Anstatt extravaganter Kostüme trugen die Teilnehmenden in Sitten Plakate mit politischen Forderungen. Keystone

Über 16`000 Menschen kamen am Samstag (07.07.) für die Gay Pride nach Sitten. Die Schwulen- und Lesbenparade kam als farbenfroher Umzug von rund 4'000 Aktivistinnen und Aktivisten daher und verlief friedlich, obwohl im Vorfeld Proteste angekündigt und Angriffe befürchtet worden waren.

Dieser Inhalt wurde am 08. Juli 2001 - 00:37 publiziert

Mehrere der Umzugsteilnehmenden führten Transparente mit sich, auf denen ein Gesetz zur Integration von Homosexuellen gefordert wurde. Im Umzug marschierten auch Jongleure und Musikgruppen mit, welche die Gay Pride in ein Fest verwandelten. Angeführt wurde der Umzug von einem Umzugswagen. Zwischen 12'000 und 16'000 säumten die Strassen des Walliser Hauptortes.

Der Umzug endete in der Altstadt, die in ein Fest- und Ausstellungs-Gelände umfunktioniert worden war. Die verschiedenen Homosexuellen-Organisationen hatten dort ihre Stände aufgebaut. Dazu gab es Konzerte, Theater-Aufführungen und Ausstellungen.

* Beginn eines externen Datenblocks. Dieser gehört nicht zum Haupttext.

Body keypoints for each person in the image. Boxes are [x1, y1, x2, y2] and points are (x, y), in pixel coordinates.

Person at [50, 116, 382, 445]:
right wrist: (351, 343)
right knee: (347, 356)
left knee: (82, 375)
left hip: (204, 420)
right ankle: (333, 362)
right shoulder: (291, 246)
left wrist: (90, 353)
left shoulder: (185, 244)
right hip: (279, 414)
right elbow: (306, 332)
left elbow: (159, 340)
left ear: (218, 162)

Aufruf gegen Diskriminierung

Die Organisatoren lancierten einen Aufruf, in dem sie darum baten, gegen die Diskrimierungen von Homosexuellen zu kämpfen. Trotz Fortschritten, sei das tägliche Leben von Homosexuellen voller Schwierigkeiten, hiess es. Arbeitgeber wurden zudem aufgefordert, mit den Schwulen-Organisationen ins Gespräch zu kommen.

Konservative Gläubige gegen Parade

Die Veranstaltung verlief friedlich. Seit mehreren Monaten schwelte um die Gay Pride ein Streit zwischen Homosexuellen und Konservativen. Anfang März wurde der Anlass von der Gruppierung "Romandit" in einem ganzseitigen Inserat attackiert. Auch der Bischof von Sitten bezeichnete den Anlass als "teuflisch" und sprach sich gegen die Durchführung aus.

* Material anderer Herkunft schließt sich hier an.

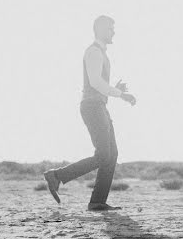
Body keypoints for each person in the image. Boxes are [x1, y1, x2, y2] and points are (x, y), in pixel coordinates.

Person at [42, 15, 136, 211]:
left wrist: (114, 89)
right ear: (100, 29)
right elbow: (94, 81)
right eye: (111, 28)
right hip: (92, 107)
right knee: (104, 155)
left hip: (98, 106)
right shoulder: (93, 52)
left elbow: (98, 83)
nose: (114, 32)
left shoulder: (100, 53)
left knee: (111, 154)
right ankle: (57, 176)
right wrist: (121, 94)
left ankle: (97, 201)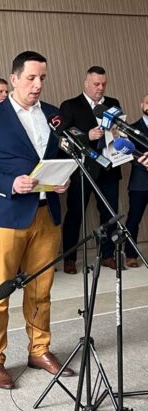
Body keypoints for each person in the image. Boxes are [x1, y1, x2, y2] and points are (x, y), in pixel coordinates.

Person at [0, 51, 74, 389]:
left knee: (41, 289)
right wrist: (9, 183)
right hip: (6, 216)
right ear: (14, 79)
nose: (37, 84)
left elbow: (60, 157)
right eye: (31, 78)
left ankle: (39, 349)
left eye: (42, 78)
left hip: (46, 214)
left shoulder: (54, 115)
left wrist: (63, 179)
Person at [60, 66, 122, 274]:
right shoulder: (70, 105)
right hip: (83, 170)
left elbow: (120, 130)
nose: (100, 88)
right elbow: (63, 138)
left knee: (110, 214)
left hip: (109, 168)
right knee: (75, 214)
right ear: (86, 84)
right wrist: (87, 136)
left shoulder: (112, 104)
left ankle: (107, 255)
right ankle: (69, 258)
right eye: (96, 84)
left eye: (103, 84)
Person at [124, 94, 148, 268]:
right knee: (134, 219)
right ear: (142, 105)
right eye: (147, 102)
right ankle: (130, 255)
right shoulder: (131, 128)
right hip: (140, 182)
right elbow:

Entsprechend protestierten rund 50 Personen einer rechtskonservativen Glaubensgemeinschaft gegen den Umzug: Vor der Kathedrale beteten sie und sangen Kirchenlieder - von den Homosexuellen getrennt von zwei Gitterabsperrungen und der Polizei.

Ausschreitungen befürchtet

Die Walliser Polizei war mit einem riesigen Aufgebot anwesend. Im Vorfeld hatten mehrere rechtsextreme Gruppierungen zu Angriffen aufgerufen.